Characterization of extracellular matrix-associated glycosaminoglycans produced by untransformed and transformed bovine corneal endothelial cells in culture

A cloned bovine corneal endothelial cell line was transformed in vitro by simian virus 40, and the subendothelial extracellular matrix-associated sulfated glycosaminoglycans synthesized by the cells were isolated and compared with their untransformed counterpart. The transformed endothelial cells grew at faster rates to higher stationary cell densities in the absence of fibroblast growth factor than did the untransformed cells. On a per-cell basis, the transformed cells produced slightly lower amounts of sulfated glycosaminoglycans. The rate of production of sulfated glycosaminoglycans in extracellular matrix increased during seven days of culture. At confluency the extracellular matrix-associated sulfated glycosaminoglycans synthesized by the untransformed endothelial cells consisted of about 80% heparan sulfate and about 20% chondroitin sulfate. Extracellular matrix-associated sulfated glycosaminoglycans of transformed endothelial cells were composed of about 70% heparan sulfate and about 30% chondroitin sulfate plus dermatan sulfate. High-speed gel permeation chromatography profiles on Fractogel TSK HW-55(S) of matrix-associated heparan sulfate from untransformed and transformed endothelial cells were very similar, and gave single peaks (Kav = 0.19). Apparent Mr estimated from the eluting position of the peaks were approximately 47000. Heparan sulfate from both untransformed and transformed endothelial cells was degraded by incubation with a metastatic B16 melanoma cell lysate containing heparanase (heparan-sulfate-specific endo-beta-glucuronidase). The eluting position of the heparan sulfate degradation products on gel permeation column were similar (Kav = 0.43). Size analysis and anion-exchange chromatography of the degradation products after nitrous acid deamination at low pH indicated that the degree of N-sulfation of heparan sulfate was similar in untransformed and transformed endothelial cells. The results indicated that transformation of endothelial cells only slightly changes the molecular nature of subendothelial matrix-associated sulfated glycosaminoglycans.     

Glycosaminoglycans synthesized by cultured bovine corneal endothelial cells

Bovine corneal endothelial (BCE) cells seeded and grown on plastic dishes were labeled with 35S-sulfate or 3H-glucosamine for 48 h at various phases of growth of the cultures. Newly synthesized proteoglycans were isolated from the culture medium and from the extracellular matrix (ECM) produced by the BCE cells, and the glycosaminoglycan (GAG) component of the proteoglycans was analyzed. Cells actively proliferating on plastic surfaces secreted an ECM that contained heparan sulfate as the major 35S-labeled GAG (86%) and dermatan sulfate as a minor component (13%).
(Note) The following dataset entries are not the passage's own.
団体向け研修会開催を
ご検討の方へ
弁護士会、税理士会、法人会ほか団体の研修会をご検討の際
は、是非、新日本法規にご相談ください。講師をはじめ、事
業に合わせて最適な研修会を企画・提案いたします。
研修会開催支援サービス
Upon reaching confluence, the BCE cells incorporated 35S-labeled chondroitin sulfate (20%), as well as heparan sulfate (66%) and dermatan sulfate (14%), into the EC. Seven-day postconfluent cells incorporated newly synthesized heparan sulfate and dermatan sulfate into the matrix in approximately equal proportions. Dermatan sulfate was the main 35S-labeled GAG (60-65%) in the medium of both confluent and postconfluent cultures. 35S-Labeled chondroitin sulfate (20-25%) and heparan sulfate (15%) were also secreted into the culture medium. The type of GAG incorporated into newly synthesized ECM was affected when BCE cells were seeded onto ECM-coated dishes instead of plastic. BCE cells actively proliferating on ECM-coated dishes incorporated newly synthesized heparan sulfate and dermatan sulfate into the ECM in a ratio that was very similar to the ratio of these GAGs in the underlying ECM. Addition of mitogens such as fibroblast growth factor (FGF) to the culture medium altered the type of GAG synthesized and incorporated into the ECM by BCE cells seeded onto ECM-coated dishes if the cells were actively growing, but had no effect on postconfluent cultures.